Mississippi lawmakers passed the “Protecting Freedom of Conscience from Government Discrimination Act” last year, which was authored by House Speaker Philip Gunn in response to Obergefell v. Hodges, the Supreme Court ruling legalizing same-sex marriage. “This decision is in direct conflict with God’s design for marriage as set forth in the Bible,” he said in a statement after the ruling. “The threat of this decision to religious liberty is very clear. I pledge to protect the rights of Christian citizens to teach and operate on the basis of Christian conviction.”
Gunn’s legislation was immediately challenged by LGBT advocates and civil liberties organizations. In June, the 5th Circuit Court of Appeals determined the plaintiffs did not have standing because they had not been specifically harmed, which the stage for the law to take effect this week. Lambda Legal appealed that decision to the Supreme Court today.

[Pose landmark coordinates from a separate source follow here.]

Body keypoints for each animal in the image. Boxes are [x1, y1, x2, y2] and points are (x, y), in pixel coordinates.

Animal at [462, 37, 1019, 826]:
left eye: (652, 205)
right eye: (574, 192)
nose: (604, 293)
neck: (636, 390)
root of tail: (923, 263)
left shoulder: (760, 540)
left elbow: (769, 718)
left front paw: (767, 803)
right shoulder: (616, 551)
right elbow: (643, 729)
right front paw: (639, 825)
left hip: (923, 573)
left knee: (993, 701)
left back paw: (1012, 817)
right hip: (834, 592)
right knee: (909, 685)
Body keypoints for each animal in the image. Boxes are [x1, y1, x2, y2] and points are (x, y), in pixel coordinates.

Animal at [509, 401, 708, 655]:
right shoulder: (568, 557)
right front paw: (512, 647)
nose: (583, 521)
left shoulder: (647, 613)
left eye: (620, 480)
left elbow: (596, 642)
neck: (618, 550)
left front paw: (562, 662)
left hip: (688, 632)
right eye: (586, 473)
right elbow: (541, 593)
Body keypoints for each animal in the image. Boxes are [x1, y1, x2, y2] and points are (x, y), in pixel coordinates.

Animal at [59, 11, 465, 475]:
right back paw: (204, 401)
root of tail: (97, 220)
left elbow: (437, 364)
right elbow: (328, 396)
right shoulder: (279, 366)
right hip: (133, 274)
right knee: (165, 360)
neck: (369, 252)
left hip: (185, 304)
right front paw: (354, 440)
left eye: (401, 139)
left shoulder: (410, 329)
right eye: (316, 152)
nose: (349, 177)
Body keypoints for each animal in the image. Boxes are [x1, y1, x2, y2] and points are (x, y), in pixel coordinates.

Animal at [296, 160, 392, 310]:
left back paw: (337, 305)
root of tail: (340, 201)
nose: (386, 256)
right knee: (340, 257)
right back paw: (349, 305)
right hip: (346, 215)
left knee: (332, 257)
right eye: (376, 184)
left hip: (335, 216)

“Circuit courts around the country are now split on these important questions of standing,” Sommer says. “This is the kind of case that is likely to come up again and again, particularly given the fleet of anti-LGBT bill proposals pending in state houses.”
Sommer is confident the law will ultimately be found unconstitutional. “I was there in the 5th Circuit when the case was argued, and while the court was focused on this standing issue,” she says. “You could certainly see the judges were expressing great skepticism about the constitutionality of the law itself.” The district court, which heard the case before the court of appeals, found the legislation to be unconstitutional.

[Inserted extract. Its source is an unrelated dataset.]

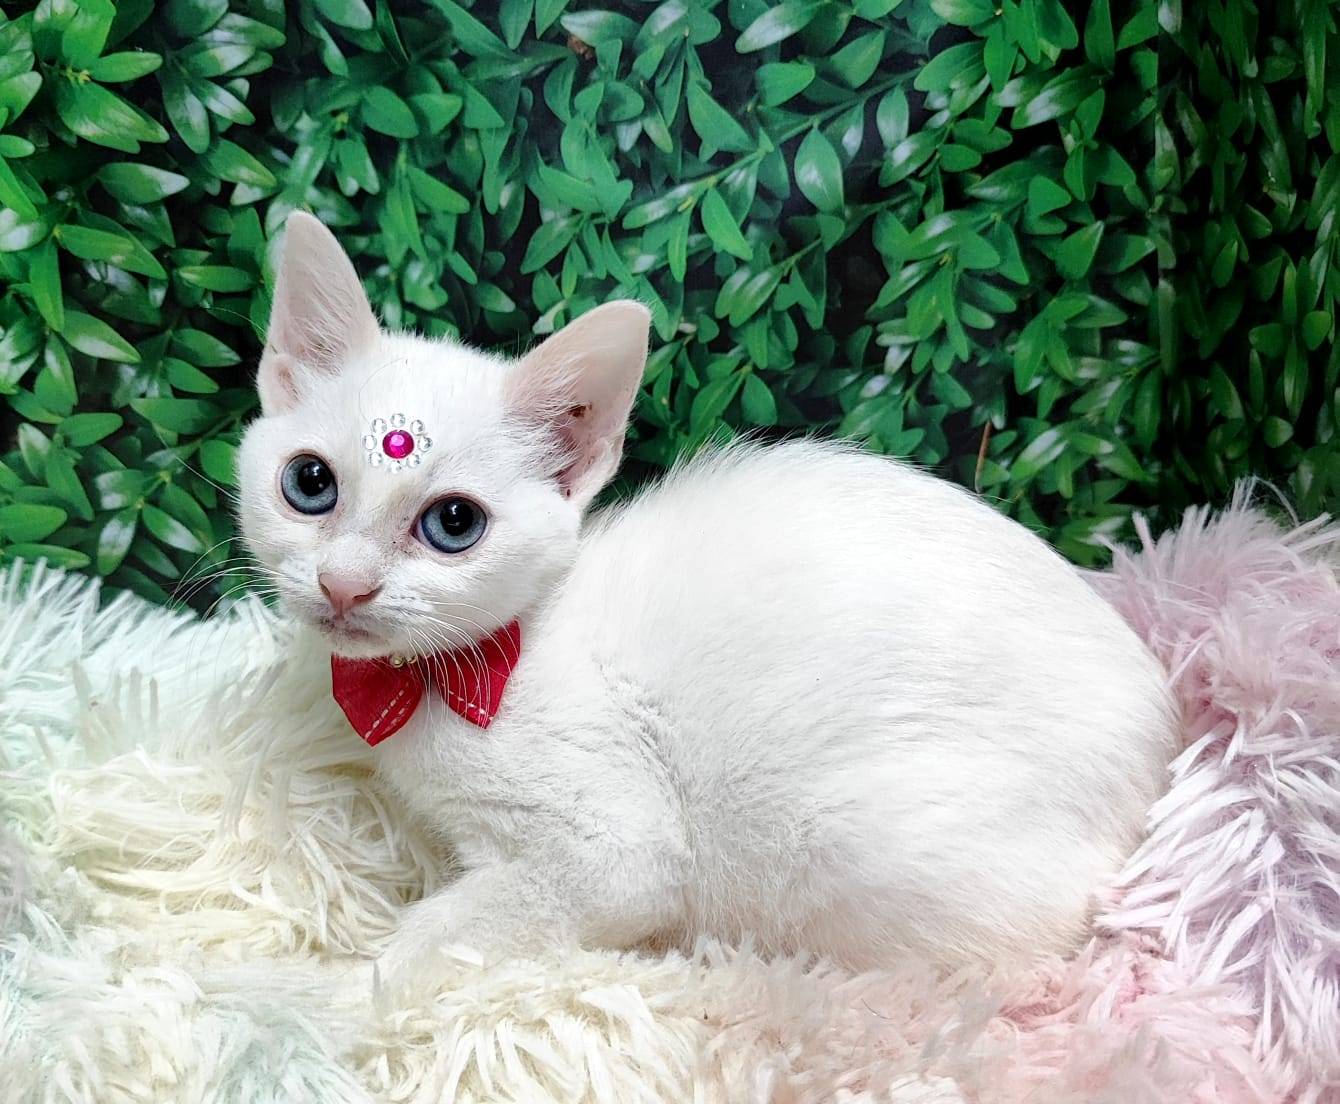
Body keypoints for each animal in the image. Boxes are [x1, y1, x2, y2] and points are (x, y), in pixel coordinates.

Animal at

At issue is the Establishment Clause, which prohibits the government from endorsing and establishing a preferred religion. The bill states the following beliefs are protected under the legislation: “Marriage is or should be recognized as the union of one man and one woman;” “sexual relations are properly reserved to such a marriage;” and “male (man) or female (woman) refer to an individual’s immutable biological sex as objectively determined by anatomy and genetics at time of birth.”

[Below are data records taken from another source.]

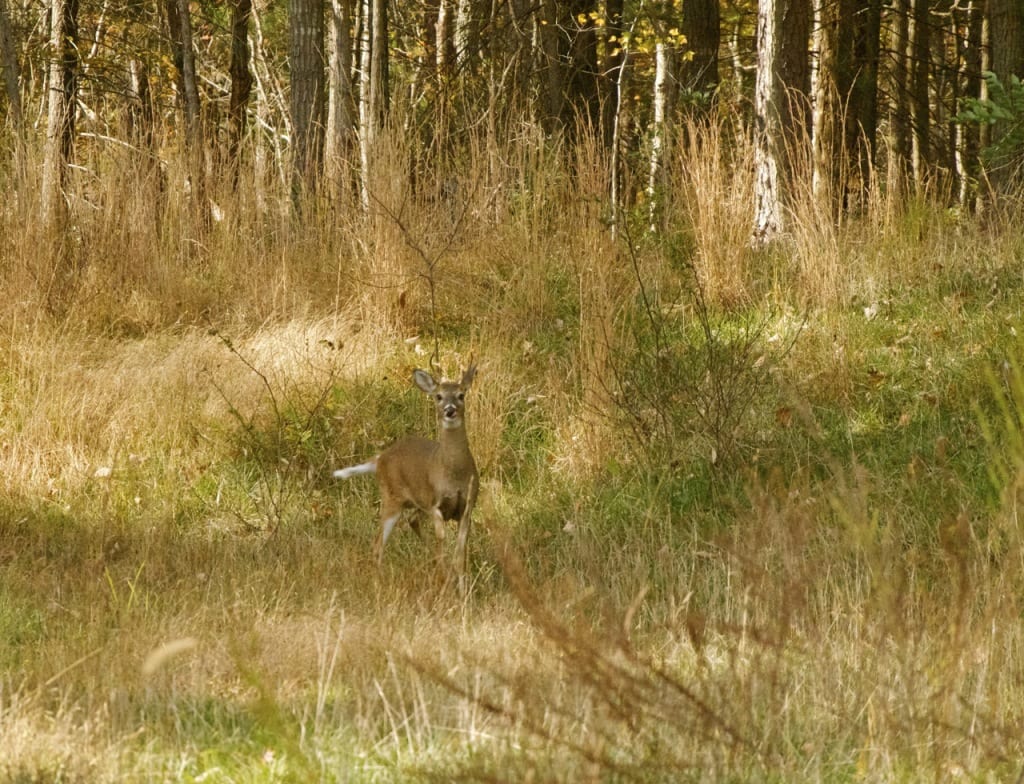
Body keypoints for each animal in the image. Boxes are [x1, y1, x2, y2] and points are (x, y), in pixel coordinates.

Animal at [333, 364, 481, 585]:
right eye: (438, 396)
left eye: (461, 395)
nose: (450, 410)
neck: (453, 474)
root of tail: (380, 458)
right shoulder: (434, 503)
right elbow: (441, 540)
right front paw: (445, 580)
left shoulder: (467, 506)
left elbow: (460, 555)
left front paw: (461, 587)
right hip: (391, 498)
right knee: (377, 545)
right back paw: (380, 583)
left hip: (413, 503)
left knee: (410, 521)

Opponents point out that this language explicitly allows for discrimination under the pretense of protecting religious beliefs and codifies unconstitutional state-sanctioned favoritism toward some religious beliefs. Sommer says the measure also violates the Equal Protection Clause, which prohibits the government from denying specific individuals or groups protections under the law.
Mississippi Governor Phil Bryant disagrees, insisting it does not “limit any constitutionally protected rights.” After signing the legislation, he issued a statement explaining the move would protect “sincerely held religious beliefs and moral convictions…from discriminatory action by state government.
While the legal battle continues, discrimination against same-sex couples, transgender people, and some unmarried couples, has now become law in Mississippi. “We do fear it will have real consequences, and we also hope Mississippians will find it in their hearts not to discriminate against LGBT people,” Sommer says. “But we certainly expect that harm will flow.”